● **INSTRUCTIONS FOR THE TASK**
Your copy of the listing should be exact and should contain no pictures.

━━ DATA PROVIDED ━━

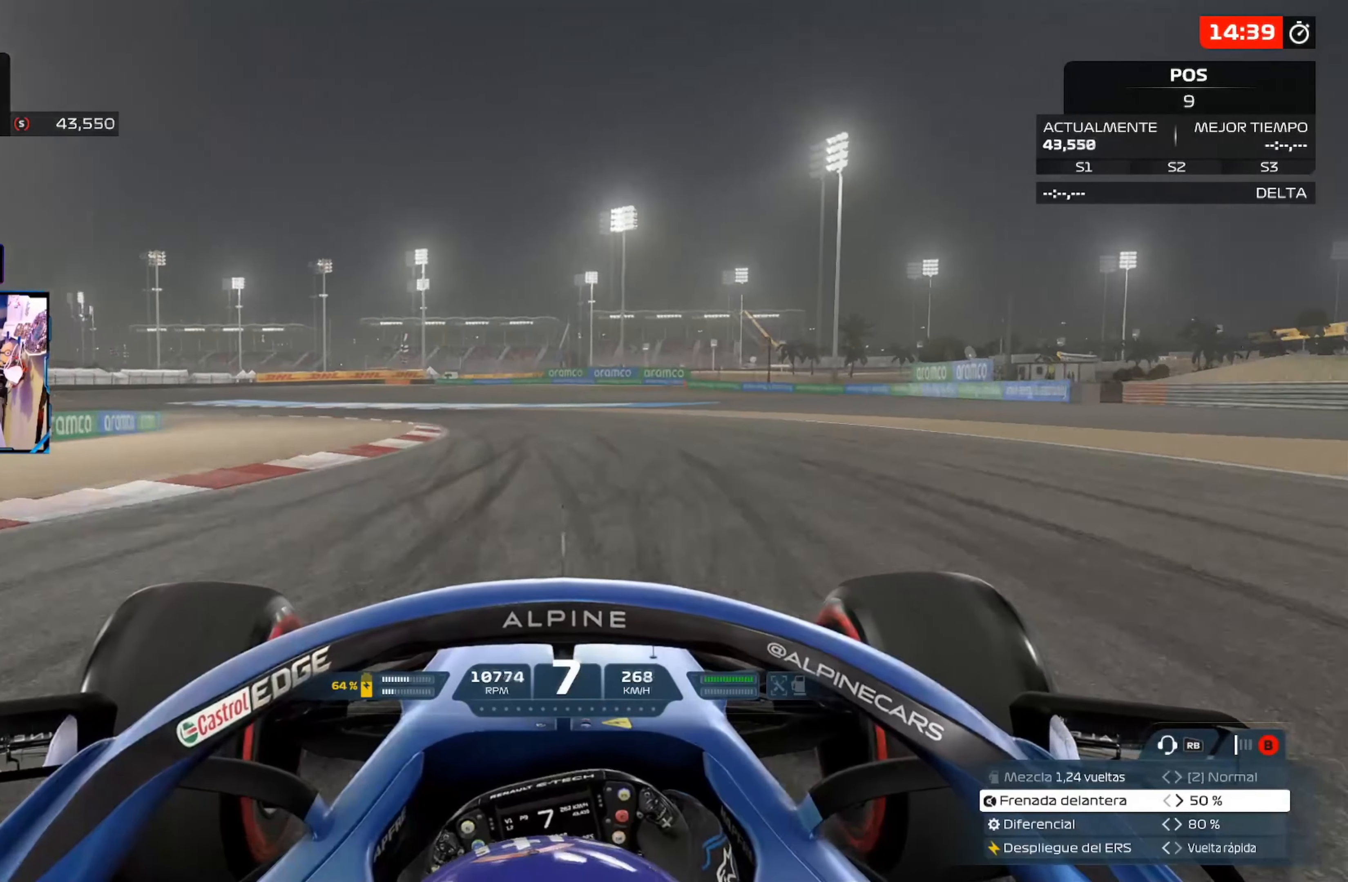
{"buttons": ["L2"], "left_stick": "up-left", "right_stick": "center", "events": [[250, "R2", "up"], [267, "L2", "down"], [300, "X", "down"], [433, "X", "up"], [433, "left_stick", "up-left"]]}
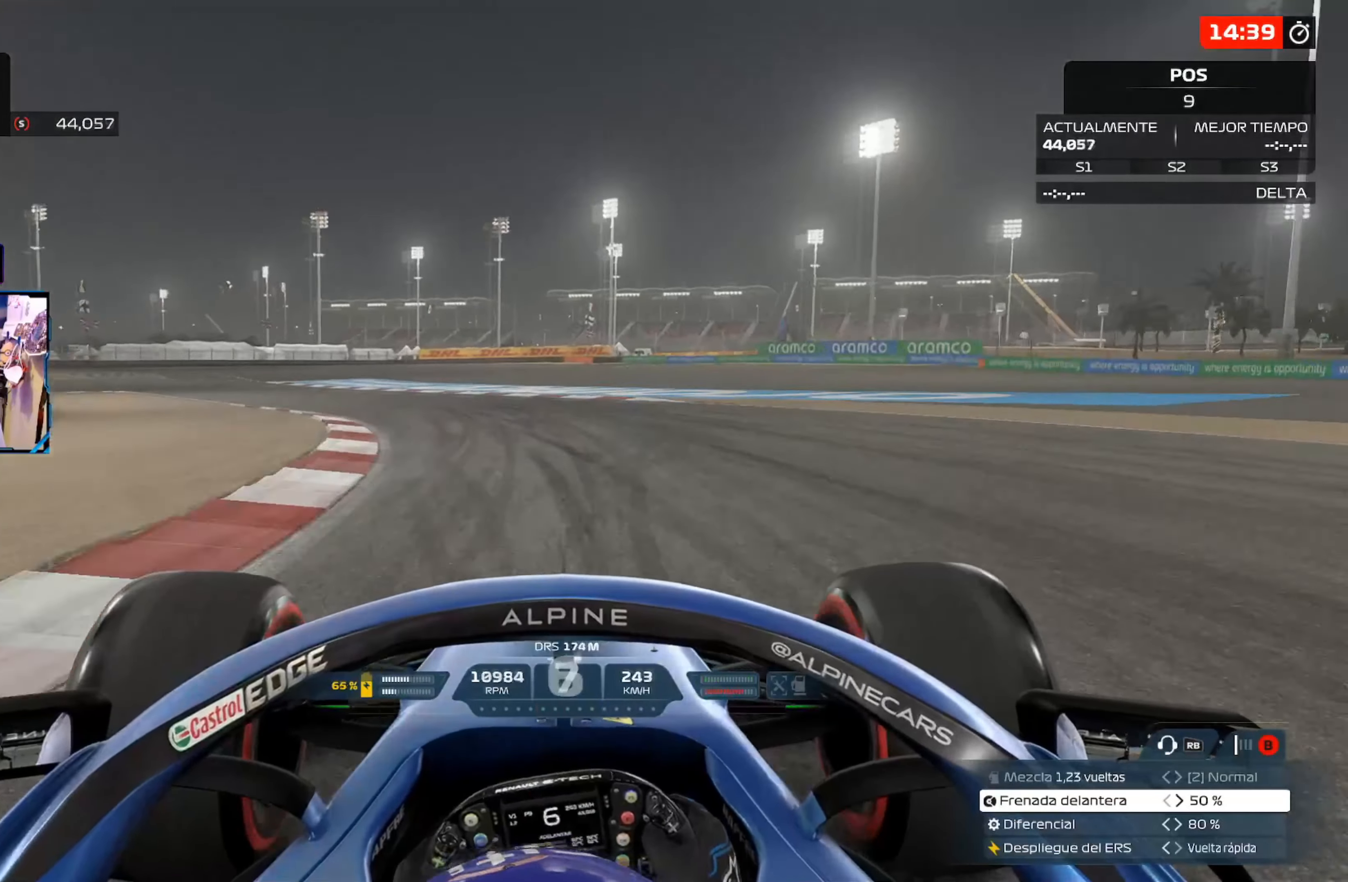
{"buttons": ["L2"], "left_stick": "up-left", "right_stick": "center", "events": [[17, "X", "down"], [100, "X", "up"], [200, "X", "down"], [317, "X", "up"]]}
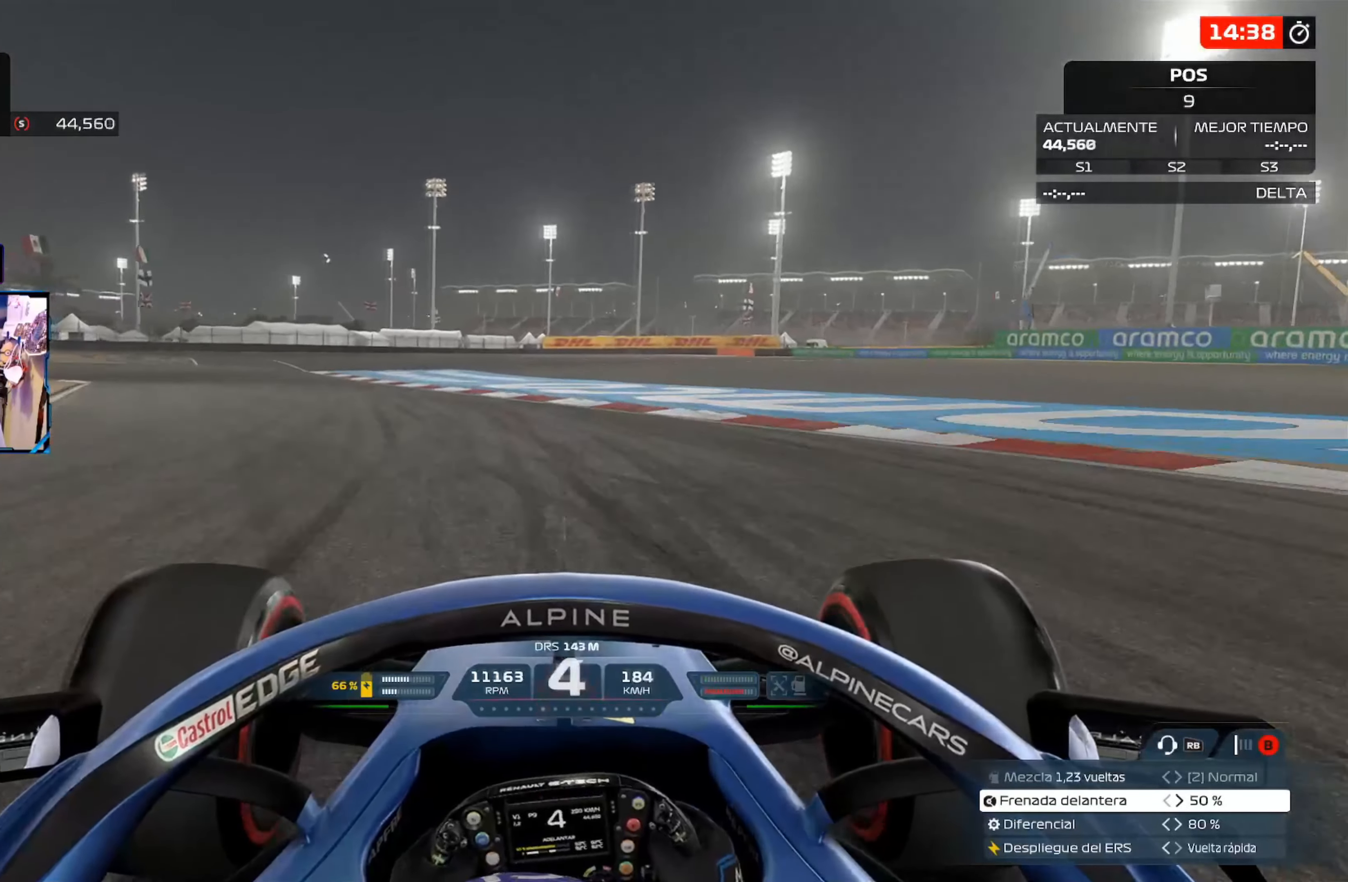
{"buttons": ["L2"], "left_stick": "up-left", "right_stick": "center", "events": [[133, "X", "down"], [233, "X", "up"], [350, "X", "down"], [450, "X", "up"]]}
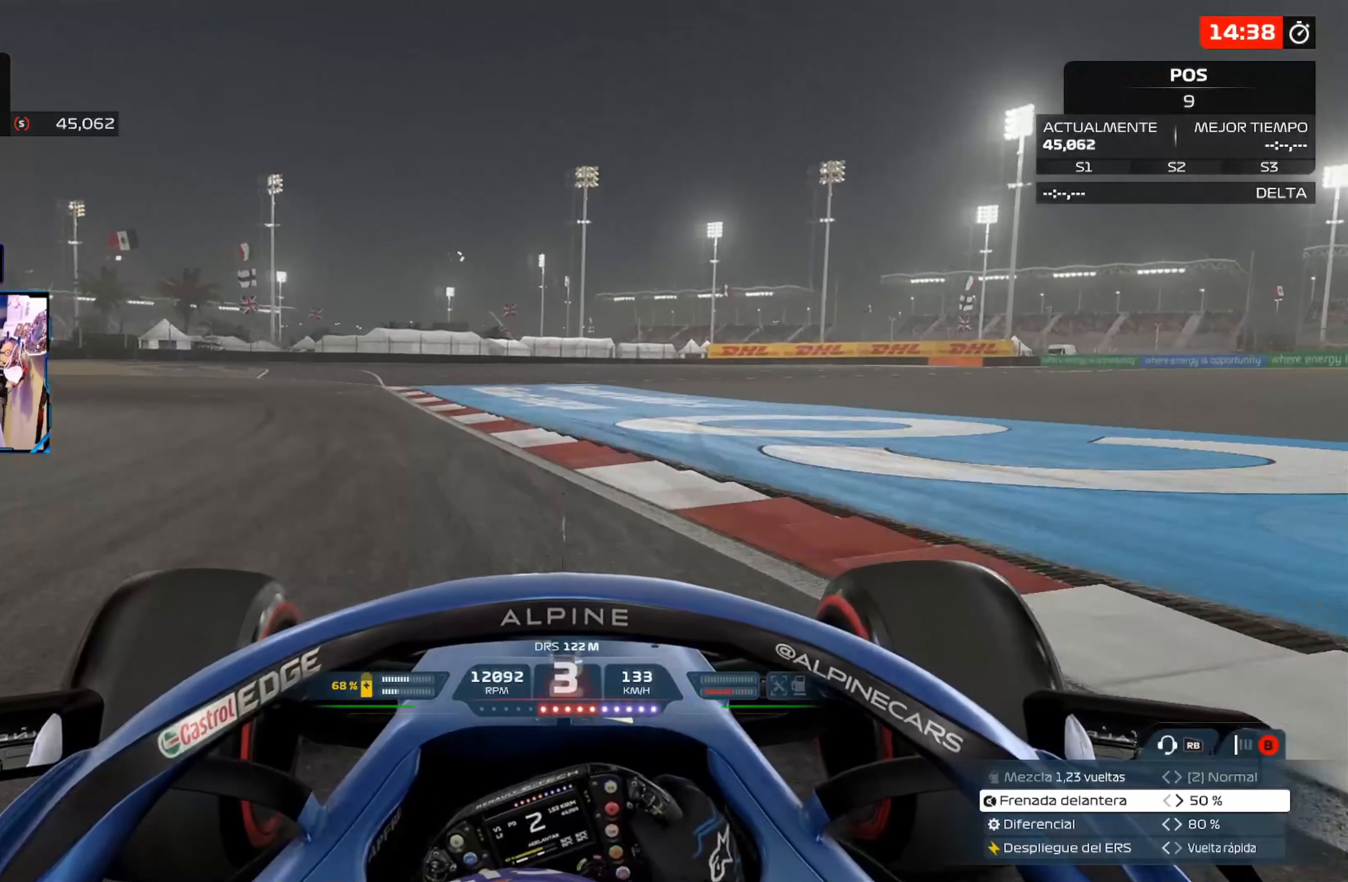
{"buttons": [], "left_stick": "left", "right_stick": "center", "events": [[117, "left_stick", "left"], [451, "L2", "up"]]}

━━━

● **TASK OUTPUT**
{"buttons": ["L2"], "left_stick": "up-left", "right_stick": "center", "events": [[250, "R2", "up"], [267, "L2", "down"], [300, "X", "down"], [433, "X", "up"], [433, "left_stick", "up-left"]]}
{"buttons": ["L2"], "left_stick": "up-left", "right_stick": "center", "events": [[17, "X", "down"], [100, "X", "up"], [200, "X", "down"], [317, "X", "up"]]}
{"buttons": ["L2"], "left_stick": "up-left", "right_stick": "center", "events": [[133, "X", "down"], [233, "X", "up"], [350, "X", "down"], [450, "X", "up"]]}
{"buttons": [], "left_stick": "left", "right_stick": "center", "events": [[117, "left_stick", "left"], [451, "L2", "up"]]}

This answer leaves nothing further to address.